Endplate changes themselves are a common finding after LMD only, with a reported incidence of 43%—57% [4, 25]. There might be an association in LMD between surgical technique and aggressive treatment of sensitive EP. Earlier studies have shown, that endplate changes and DDD are related [8, 21]. In the present study, no relevant increase of DDD grade was seen during follow up.

In cases with ACD, the flexible polymer mesh might cause friction, leading to EPC around the mesh. More research and improvement of implant design is needed. Although anatomy mainly determines the anchor position, in general, ACD implantation in the superior EP should be avoided.

Lange et al. recently reported on a symptomatic ACD loosening due to infection with Propionibacterium acnes, which they confirmed after revision surgery [15]. In our series, disc material cultures and device sonification ruled out any low-grade infection as a possible cause of EPC.

A descriptive classification was introduced to facilitate interprofessional communication about ACD-associated EPC. This scoring system was validated in our patient cohort but further external score validation will be necessary.

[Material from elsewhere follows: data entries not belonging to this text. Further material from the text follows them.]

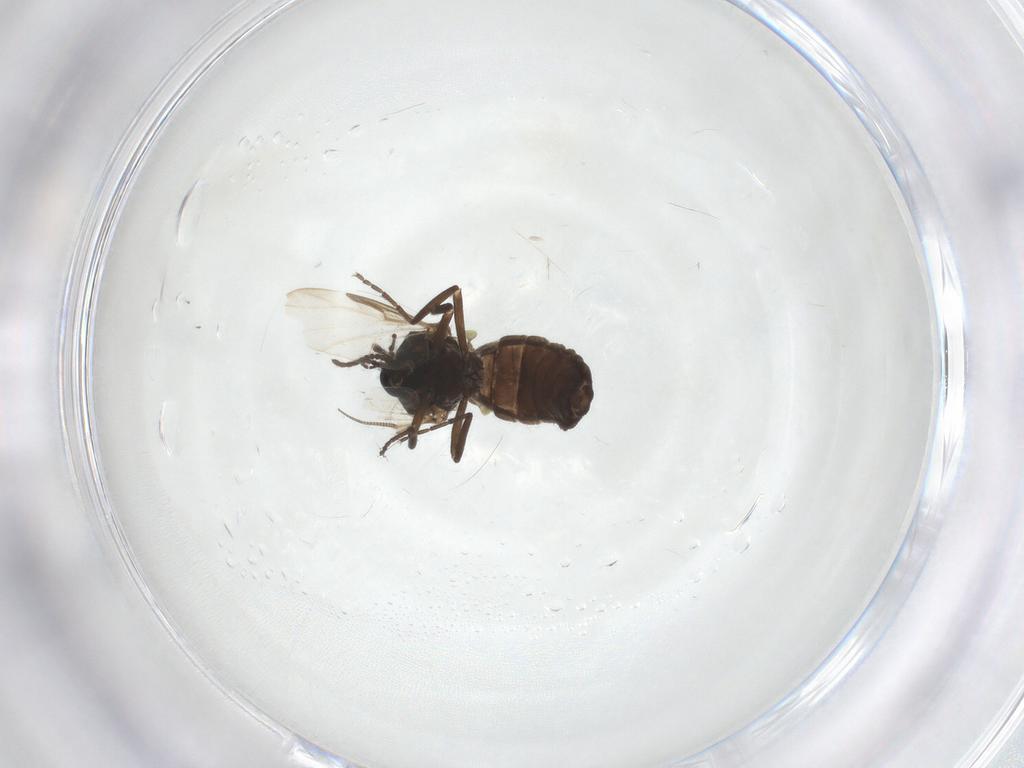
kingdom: Animalia
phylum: Arthropoda
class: Insecta
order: Diptera
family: Ceratopogonidae
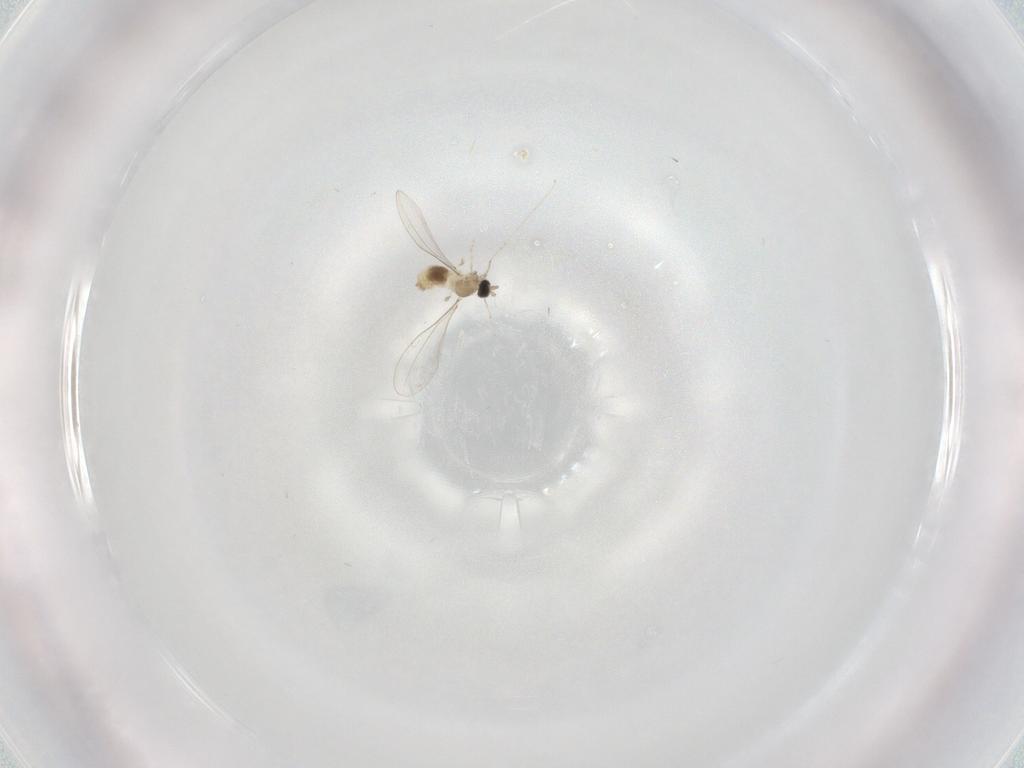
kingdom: Animalia
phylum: Arthropoda
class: Insecta
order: Diptera
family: Cecidomyiidae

Finally, the risk of EPC must be balanced against a possible lower reherniation rate. Based on our experience, we would suggest that only patients with a large annular defect (> 6 mm) and high remaining disc volume should be considered for ACD implantation on the inferior EP. Of higher importance is an improvement of surgical techniques to achieve smaller annular incisions (< 6 mm) in order to prevent reherniation.

Study limitations

Limitations of our current study are the fact that this is a non-comparative single center study with a small patient cohort.

Conclusion

There was significant postoperative clinical improvement after limited LMD and ACD implantation. The high incidence and volume of EPC did not affect clinical outcome. The ACD might prevent disc reherniation despite implant failure rates. Long-term clinical and radiological assessments is necessary to evaluate the consequences of these findings.